September 2012 Issue
September 04, 2012

Letters

Source: NYSUT United

Connect-Ability goes electronic

After producing five annual issues of our disability awareness newsletter — Connect-Ability — we have gone electronic with a blog and a redesigned webpage. Our blog and webpage are meant to inspire conversations with students and teachers around the world by creating more opportunities to communicate through artwork and writing with people who have disabilities. We hope our online discussions will promote the universal values of diversity, equality, acceptance and inclusion.

Please visit us at www.connect-ability.blogspot.com

Direct your questions about how your students can join our editorial board to cmchugh@nysutmail.org.

Co-editors Jeffrey Twitty, Niskayuna High School senior, and Cassie Ford, Bethlehem High School graduate

U.S. needs more economic balance

In addition to what the article, “What can we learn from Finland?" (NYSUT United, July/August 2012) mentioned, there are a few more significant things we can learn from Finland, as well as from other nations whose public education systems are ranked ahead of the U.S.

First of all, these nations do NOT have media that constantly attacks public school teachers, and other unionized public sector workers, as they do in the U.S. This significantly adds to the diminished respect U.S. residents have for teachers, on top of the long-standing anti-intellectualism of the U.S., and makes it even more difficult for us, as professionals, to implement changes we know will benefit our students.

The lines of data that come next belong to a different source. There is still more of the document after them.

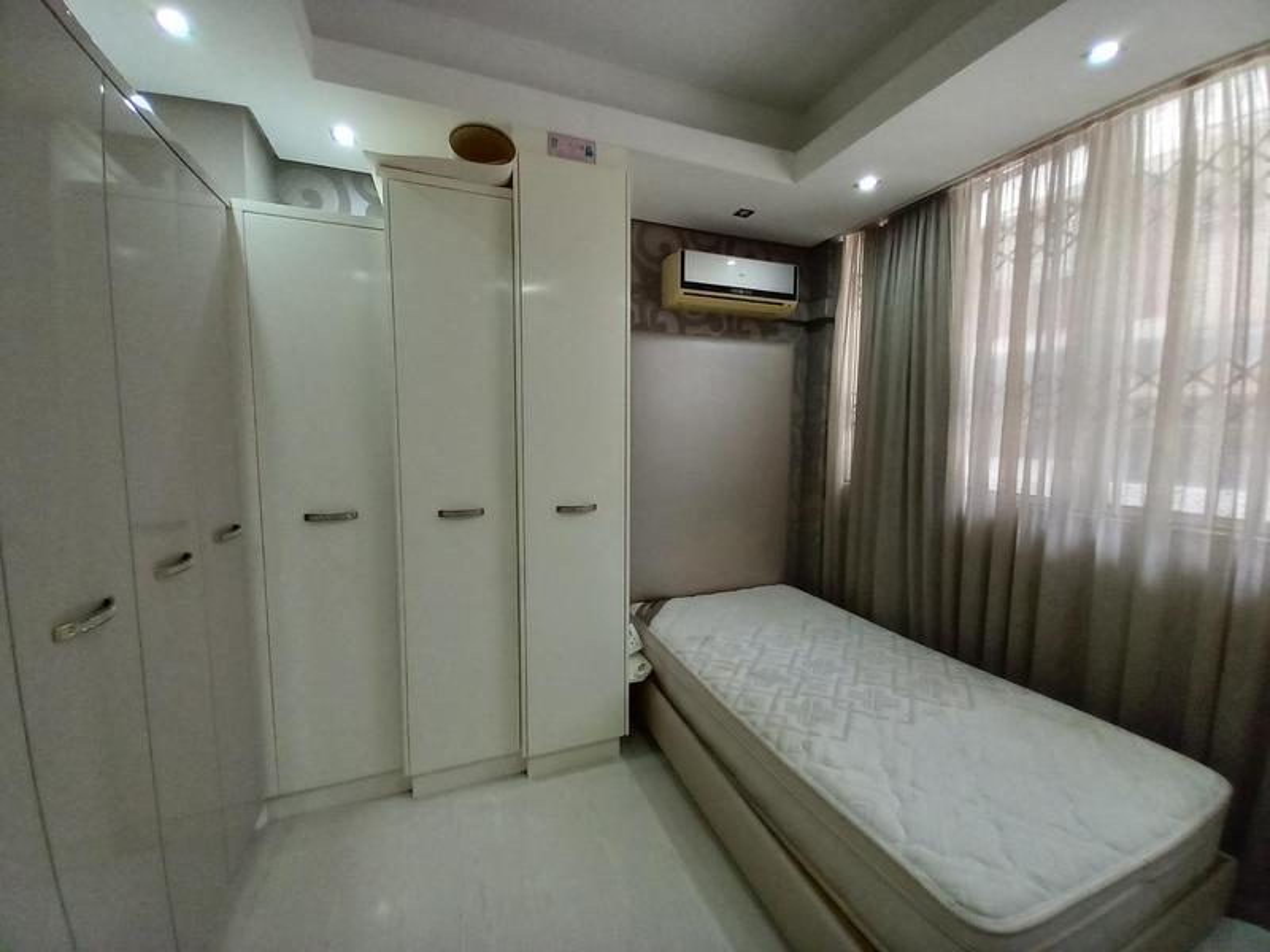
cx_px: 635
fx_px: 477
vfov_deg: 89.9
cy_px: 476
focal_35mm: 13
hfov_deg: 106.2
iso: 160
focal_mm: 1.13
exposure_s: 1/40
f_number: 2.2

Most important of all, the countries with high-performing school systems are more economically egalitarian than the U.S. As we teachers well know, schools, like students, never exist in a societal (economic/political) vacuum.

As the developed nation with the most inequality, it is no surprise that U.S. schools fare worse compared to those of other nations. Redistribution of the enormous wealth of the U.S., now unfairly and immorally concentrated among the top 5 percent, would go a long way toward helping all of our students do better in school and later in their adult lives.

I strongly urge all teachers, and all other Americans, to read The Spirit Level: Why Equality is Better for Everyone by Richard Wilkinson and Kate Pickett. It opened my eyes, as no other book has, to where and why the U.S. stands compared to other nations in so many vital categories, including education.